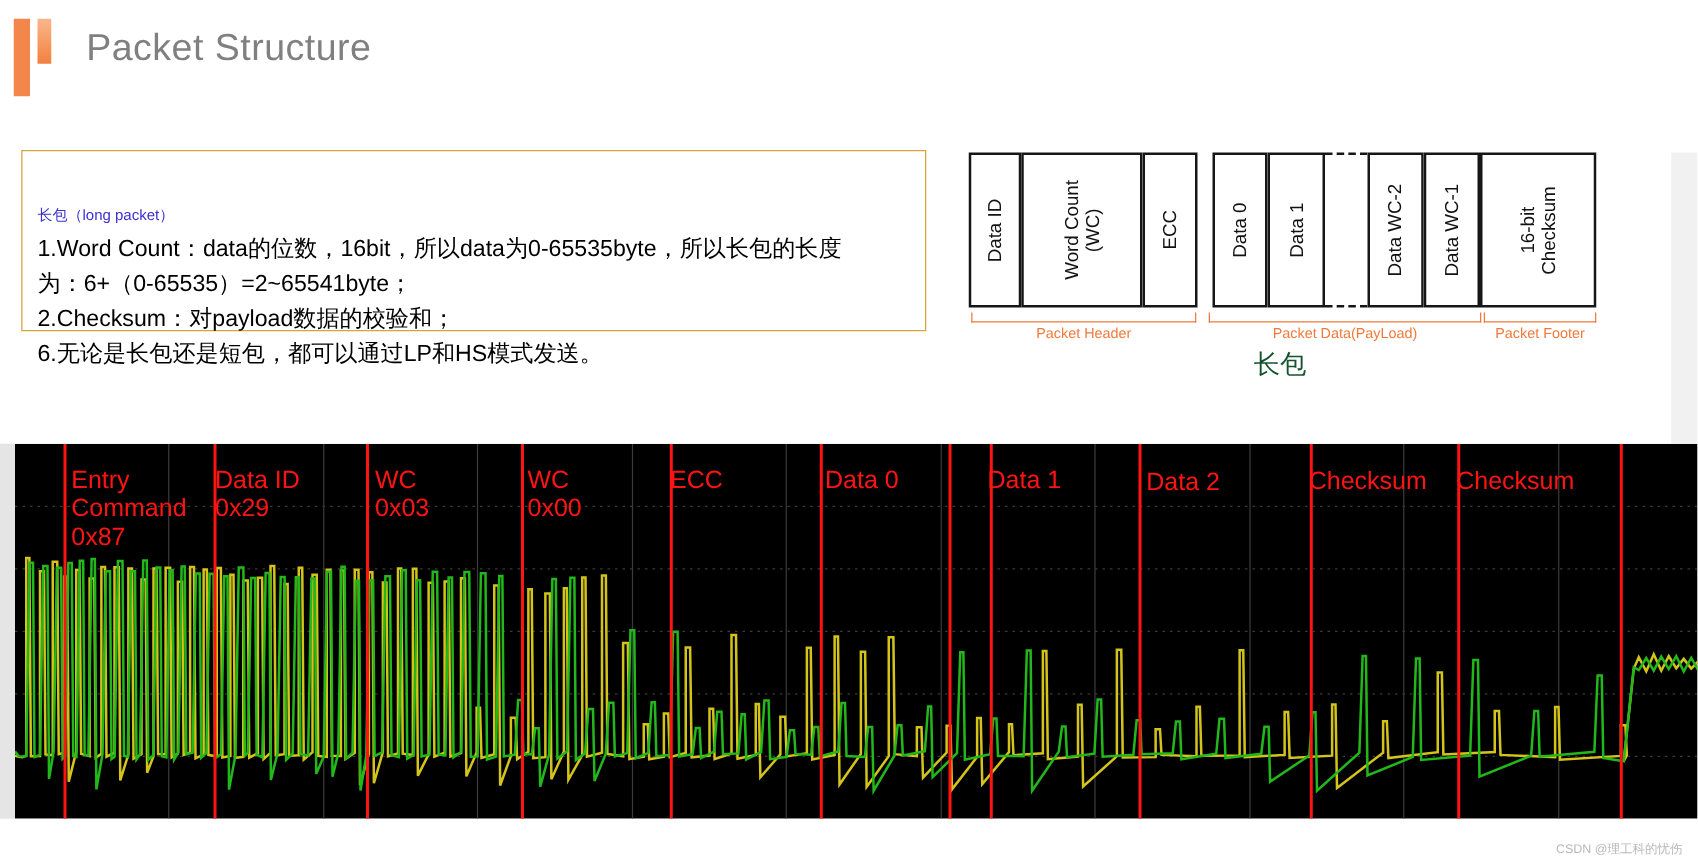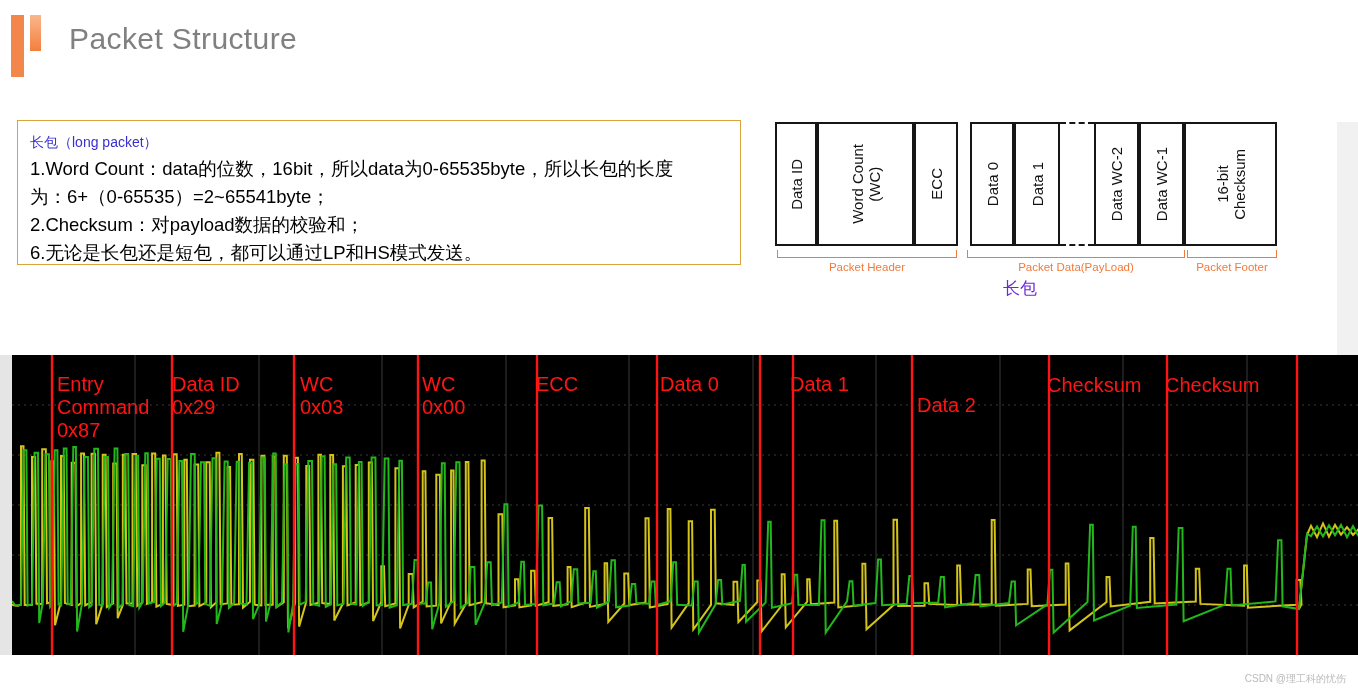--- a/index.html
+++ b/index.html
@@ -37,8 +37,9 @@
     padding: 8px 10px 0 12px;
   }
   .note-head {
-    color: #3a2fd0; font-size: 14px; line-height: 26px;
+    color: #3a2fd0; font-size: 12px; line-height: 26px;
     white-space: nowrap;
+    margin-top: 30px;
   }
   .note-line {
     color: #000000; font-size: 18.5px; line-height: 28px;

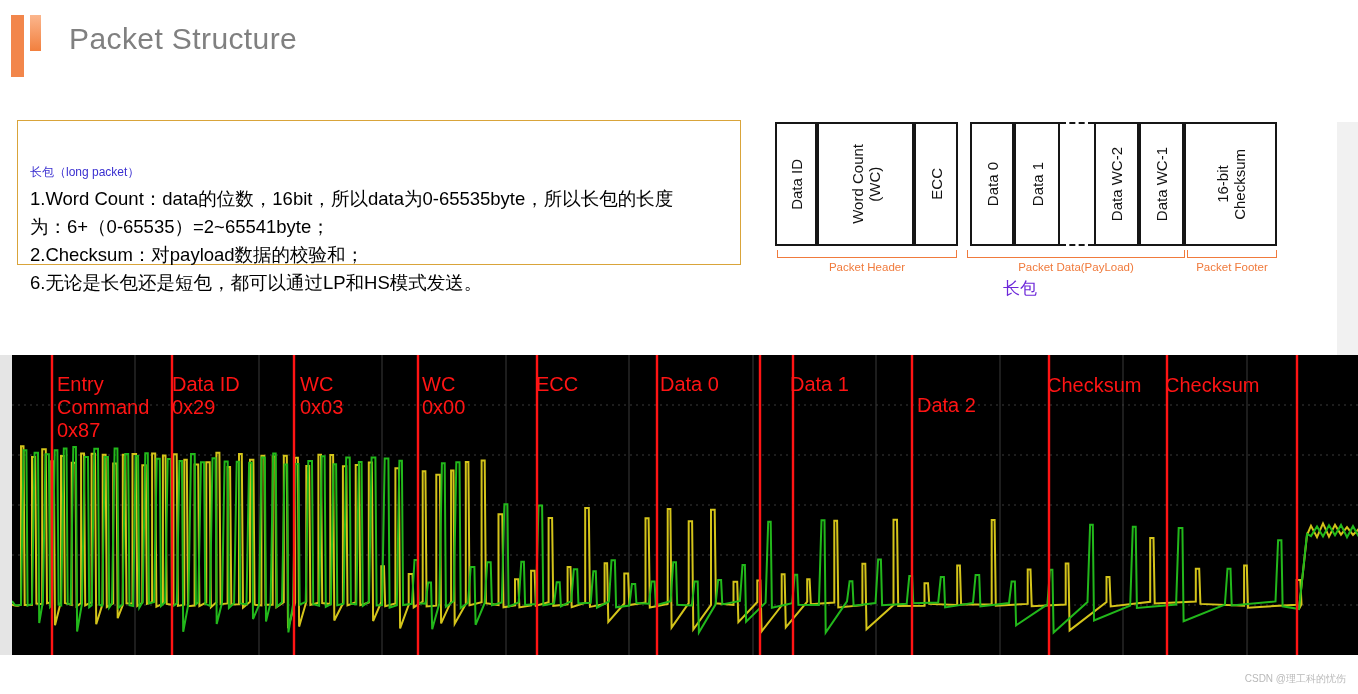--- a/index.html
+++ b/index.html
@@ -74,7 +74,7 @@
     text-align: center; white-space: nowrap;
   }
   .cn-long {
-    position: absolute; font-size: 17px; color: #6d28d9; white-space: nowrap;
+    position: absolute; font-size: 21px; color: #14532d; white-space: nowrap;
   }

Try it: All of the records should be output exactly as they stand, with pictures omitted.

Written answer:
--- a/index.html
+++ b/index.html
@@ -37,8 +37,9 @@
     padding: 8px 10px 0 12px;
   }
   .note-head {
-    color: #3a2fd0; font-size: 14px; line-height: 26px;
+    color: #3a2fd0; font-size: 12px; line-height: 26px;
     white-space: nowrap;
+    margin-top: 30px;
   }
   .note-line {
     color: #000000; font-size: 18.5px; line-height: 28px;

--- a/index.html
+++ b/index.html
@@ -74,7 +74,7 @@
     text-align: center; white-space: nowrap;
   }
   .cn-long {
-    position: absolute; font-size: 17px; color: #6d28d9; white-space: nowrap;
+    position: absolute; font-size: 21px; color: #14532d; white-space: nowrap;
   }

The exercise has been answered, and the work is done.